By Heidi Przybyla and Kathleen Hunter - Nov 21, 2011 3:56 PM GMT+0700
A debt-reduction committee with special powers that was supposed to dissolve congressional gridlock in Washington is instead on the brink of failure, setting the stage for $1.2 trillion in automatic spending cuts.
The 12-member bipartisan supercommittee likely will announce today that it can’t reach agreement on deficit savings, according to a Democratic aide. The aide, who wasn’t authorized to discuss internal matters publicly and requested not to be identified, said in an e-mail that it was highly unlikely that the committee’s talks could be salvaged.
Today is the deadline for the Congressional Budget Office to receive information for scoring a proposal in advance of the supercommittee’s Nov. 23 target date for reaching a deal. Republican Senate Minority Leader Mitch McConnell has declared over the past few months that failure is “not an option” for the panel, created in August after rancorous debate over raising the nation’s borrowing limit that plunged congressional approval ratings to lows of between 9 percent and 14 percent.

» Problem requirements: Reproduce the news article on the debt-reduction supercommittee verbatim, in its entirety.

» Dataset:
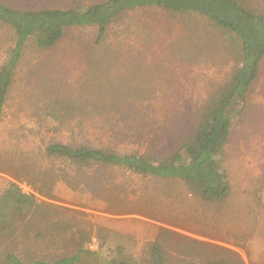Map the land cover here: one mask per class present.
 <instances>
[{
  "label": "rangeland",
  "instance_id": "1",
  "mask_svg": "<svg viewBox=\"0 0 264 264\" xmlns=\"http://www.w3.org/2000/svg\"><path fill=\"white\" fill-rule=\"evenodd\" d=\"M0 1L41 10L106 0ZM240 1L264 13V0ZM96 34L95 27L70 28L49 49L27 46L14 71L0 118V208L6 204L4 190L12 189L8 182L33 205L0 229V264L7 254L24 260L73 255L78 238L88 236L86 248L94 241L98 247L91 252L100 258L87 264H104L108 251L142 253L169 230L234 250L249 264L264 250V57L223 153L229 195L208 203L180 181L117 168L96 169L85 182L73 173L63 182L61 170L75 172L74 167L47 159L44 150L62 143L167 157L190 140L210 97L239 66L234 42L200 15L155 8L128 11L101 40ZM12 45V30L0 25V65ZM49 107L60 110V123L45 118ZM41 171L55 177V199L27 184L26 177L37 178ZM59 225L65 232L54 229ZM47 231L53 236L48 240ZM59 233L66 244L59 243ZM161 242L168 254L204 264L191 240Z\"/></svg>",
  "mask_w": 264,
  "mask_h": 264
},
{
  "label": "trees",
  "instance_id": "2",
  "mask_svg": "<svg viewBox=\"0 0 264 264\" xmlns=\"http://www.w3.org/2000/svg\"><path fill=\"white\" fill-rule=\"evenodd\" d=\"M144 8L160 9L173 14L200 15L230 36L234 42L239 66L228 84L210 97L200 114L201 119L195 126L190 140L178 145L163 159L136 152H116L85 146L72 147L62 143L48 144L44 154L49 160L66 162L74 167L75 172L61 170L59 177L63 182L69 183L73 173L74 177L85 182L94 177L96 169L100 171L102 167L117 168L136 176L163 181H180L202 201L219 203L230 192L226 171L222 167V157L231 126L246 108L247 94L252 90L258 77L259 63L264 57V13L251 11L240 0H106L85 7L41 10L18 9L0 1V25L10 28L13 32V45L0 65V118L7 93L13 82L14 71L27 46L49 49L62 38L66 30L82 27H95L96 40H101L109 26L125 13ZM45 116L51 121L61 122L58 109L49 107ZM88 167L90 171L85 170ZM25 179L38 195L55 199L53 175L41 171L39 177ZM8 184L12 189L4 190L6 204L0 208V229L11 219L20 220L33 205L32 199L23 194L15 183L8 182ZM87 190L90 194L89 188ZM54 229L65 232L62 225H59V228L55 226ZM47 233L49 232L44 234L47 240L53 237L47 236ZM59 234V243L66 244V235ZM178 236L186 241L191 240L195 249L201 250L200 258H205L204 264H245L234 250L217 247L210 242L193 240L173 230L166 232L165 239L160 240L165 241ZM88 237L78 238L75 244L77 252L73 255H64L55 259L40 256L32 260H24L13 254H7L5 263L82 264V258L85 259L84 264H87L90 259L94 262L100 256L86 248ZM161 241L154 240L153 245L147 246V251L142 253L128 255L120 248L110 250L103 257V263L193 264L161 249L167 247ZM214 249L220 250L226 257L221 258V254L214 252ZM258 256L256 259L249 258V264H264V250Z\"/></svg>",
  "mask_w": 264,
  "mask_h": 264
},
{
  "label": "built area",
  "instance_id": "3",
  "mask_svg": "<svg viewBox=\"0 0 264 264\" xmlns=\"http://www.w3.org/2000/svg\"><path fill=\"white\" fill-rule=\"evenodd\" d=\"M97 247H98L97 244L93 241V243L89 245V250L95 251Z\"/></svg>",
  "mask_w": 264,
  "mask_h": 264
}]
</instances>
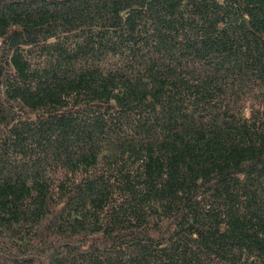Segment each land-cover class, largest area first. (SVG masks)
<instances>
[{
  "label": "trees",
  "instance_id": "1",
  "mask_svg": "<svg viewBox=\"0 0 264 264\" xmlns=\"http://www.w3.org/2000/svg\"><path fill=\"white\" fill-rule=\"evenodd\" d=\"M0 264H264V0H0Z\"/></svg>",
  "mask_w": 264,
  "mask_h": 264
}]
</instances>
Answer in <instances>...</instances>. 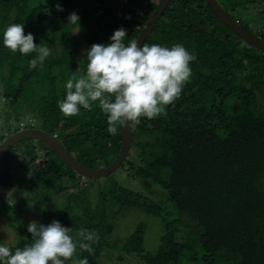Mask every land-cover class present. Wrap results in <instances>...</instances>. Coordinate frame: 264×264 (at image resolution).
<instances>
[{
  "label": "trees",
  "instance_id": "obj_1",
  "mask_svg": "<svg viewBox=\"0 0 264 264\" xmlns=\"http://www.w3.org/2000/svg\"><path fill=\"white\" fill-rule=\"evenodd\" d=\"M160 1L0 0V101L9 104L8 127L0 134V144L20 129L35 127L56 135L84 165H110L120 152L123 127L118 135H110L98 102L90 111L81 108L78 116L65 117L58 101L66 98L68 79L86 74V50L91 45L111 43L120 27L127 32L126 44L136 40ZM57 4L63 11H57ZM73 11L80 17L83 38L75 37V26L68 24ZM13 23L24 24L25 35L32 33L36 44L51 50L42 66L29 67L37 53L13 54L4 46L3 33ZM256 36L264 40V34ZM144 44H181L197 57L190 65V82L167 106V115L132 124V145L122 165L149 193L159 188L165 199L115 181L89 193V182L82 178H98L77 173L52 149L32 139L16 144L25 146L22 152L15 154L14 147L1 158L0 187L9 186L17 164L28 163L31 179L39 185L70 177V189L76 182L78 188L67 209L74 200L81 209L74 216L80 229L89 224L99 237L112 232L113 220L125 209L162 218L165 230L153 253L145 249L142 223L125 246L143 264H264V52L247 45L205 0H171ZM19 103L26 110H16ZM12 109L17 128L10 124ZM21 157L27 162L19 161ZM57 186L60 193L63 184ZM168 202L178 209V217L170 216ZM102 221L104 229L99 230ZM28 224L22 230L26 237L8 245L13 253L33 243ZM183 228L194 229L196 235L182 234ZM189 235L194 238L191 243L186 240ZM98 244L92 245L96 252L82 257L88 264H102Z\"/></svg>",
  "mask_w": 264,
  "mask_h": 264
},
{
  "label": "clouds",
  "instance_id": "obj_2",
  "mask_svg": "<svg viewBox=\"0 0 264 264\" xmlns=\"http://www.w3.org/2000/svg\"><path fill=\"white\" fill-rule=\"evenodd\" d=\"M57 11L63 8L57 4ZM130 18V17H127ZM68 24L79 27L80 17L73 11ZM127 32L123 27L114 31L109 44H93L86 50V74L73 75L66 83V98L58 101L65 117H76L81 108L91 110L98 102L107 116V132L118 135L121 127L140 125L141 118L149 121L166 116V108L180 98L183 88L192 77L191 63L197 57L183 45L164 47L159 44H138V40L125 43ZM3 44L13 54L23 56L37 53L29 67L42 66L51 50L34 42L32 33L25 35L24 24L13 23L3 33ZM15 188L6 194L10 207L16 203ZM27 231L33 243L13 251L0 245V264H65L77 251L94 253L93 244L99 236L94 230L80 229L79 240L69 235L71 229L58 220L44 225L29 222ZM73 264H88L85 257Z\"/></svg>",
  "mask_w": 264,
  "mask_h": 264
},
{
  "label": "rangeland",
  "instance_id": "obj_3",
  "mask_svg": "<svg viewBox=\"0 0 264 264\" xmlns=\"http://www.w3.org/2000/svg\"><path fill=\"white\" fill-rule=\"evenodd\" d=\"M143 2H147V0H143ZM219 2L224 6L226 11L233 18H237L236 20H238L246 29L250 30L255 35L261 36L264 34V0H219ZM73 33L75 37L83 38L78 26L73 28ZM86 45V43L83 44V49L86 48ZM8 105L7 100L0 101V134L7 131L6 128L8 126L5 124V112L8 110ZM18 109L26 110L22 103L16 105V110ZM14 110L15 109L11 110L10 124L12 128H17L18 120H16ZM24 147L25 146L23 144H18L12 151L16 154L22 152V149H25ZM40 153L43 154L44 151L40 150ZM22 158L23 157H21L19 161L26 163L27 161H24ZM27 164L28 163H26V165ZM26 165L18 166L17 164L14 169H11L12 173L8 177L10 181L9 186L6 188L0 187V245L8 246L15 244L21 238L26 237L25 232L22 231L24 229V224L33 220L44 225L50 224L53 220H58L63 226L71 229L69 235H71L74 240H79L77 233L80 230V227L78 220L75 219L74 216L75 213L80 212L81 209L74 203V200L70 204L72 209H67L69 206L68 200H70L71 194L78 188L76 180V186L72 189L69 187L71 183L70 177L57 179L56 182L49 179V181L45 182L43 185H39L34 183L31 179L32 174L29 167ZM79 177L80 176H78V178ZM85 180L89 182V193L92 192L96 194V192H99V188H105L107 185L109 186L110 183L115 181L129 189L150 194L154 197V199H157V197L158 199L164 198V195L163 197L161 196L159 188H155L153 189V193H149L144 183H142L139 178L133 177L125 171L124 166L111 175L98 178L94 181H90L88 178H82V181ZM50 182L54 184L52 185L53 187L48 185ZM59 183L63 184V188L60 193H57V184ZM13 188H15L13 195L16 203L13 207H10L6 202V194ZM167 207L172 209L170 216H179L180 212L173 205V203L168 202ZM65 212H68L69 214ZM187 220L188 219L185 217V222ZM113 222L114 229L112 232L105 236H100L98 240L99 244L97 246L100 247V253L97 259L102 264H143V261L137 254H135L136 256L133 253L130 254V252H128L125 248L129 241L131 232L138 224L142 223L145 225V249L148 252L153 253L160 245L161 236L165 230V221L162 218L147 215L136 209L123 210L121 214L116 216ZM85 229L91 231L90 225L87 224ZM98 229H104L103 221L99 223ZM186 232L187 228L182 232V234ZM187 233L196 235L194 229L188 230ZM191 236V239H186L189 243L194 240L193 236ZM186 237L188 236L185 235V238ZM177 240L184 241L183 239L178 238ZM85 255H89V253L77 247V251L72 260H70V264H73V260H81Z\"/></svg>",
  "mask_w": 264,
  "mask_h": 264
},
{
  "label": "water",
  "instance_id": "obj_4",
  "mask_svg": "<svg viewBox=\"0 0 264 264\" xmlns=\"http://www.w3.org/2000/svg\"><path fill=\"white\" fill-rule=\"evenodd\" d=\"M170 1L171 0L160 1L151 17L141 29L140 34L136 39L138 40V44L142 45L145 43L147 37L151 34L157 22L164 14ZM205 2L211 7L218 18L231 28L238 36H240L247 45L264 52V40L257 37L255 34L251 33L248 29L242 26L238 20L233 18L226 11L224 6L218 0H205ZM25 139L40 141L58 154L71 168H73L74 171L85 177L96 179L113 174L121 168L131 149L133 127L132 124L123 127V141L119 154L110 165L100 168L84 165L68 150L64 143L56 135H52L44 129L35 127L20 129L4 139L0 144V160L9 150L14 148L17 143Z\"/></svg>",
  "mask_w": 264,
  "mask_h": 264
},
{
  "label": "flooded vegetation",
  "instance_id": "obj_5",
  "mask_svg": "<svg viewBox=\"0 0 264 264\" xmlns=\"http://www.w3.org/2000/svg\"><path fill=\"white\" fill-rule=\"evenodd\" d=\"M263 40V39H262Z\"/></svg>",
  "mask_w": 264,
  "mask_h": 264
}]
</instances>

» Exercise solution:
By Heidi Przybyla and Kathleen Hunter - Nov 21, 2011 3:56 PM GMT+0700
A debt-reduction committee with special powers that was supposed to dissolve congressional gridlock in Washington is instead on the brink of failure, setting the stage for $1.2 trillion in automatic spending cuts.
The 12-member bipartisan supercommittee likely will announce today that it can’t reach agreement on deficit savings, according to a Democratic aide. The aide, who wasn’t authorized to discuss internal matters publicly and requested not to be identified, said in an e-mail that it was highly unlikely that the committee’s talks could be salvaged.
Today is the deadline for the Congressional Budget Office to receive information for scoring a proposal in advance of the supercommittee’s Nov. 23 target date for reaching a deal. Republican Senate Minority Leader Mitch McConnell has declared over the past few months that failure is “not an option” for the panel, created in August after rancorous debate over raising the nation’s borrowing limit that plunged congressional approval ratings to lows of between 9 percent and 14 percent.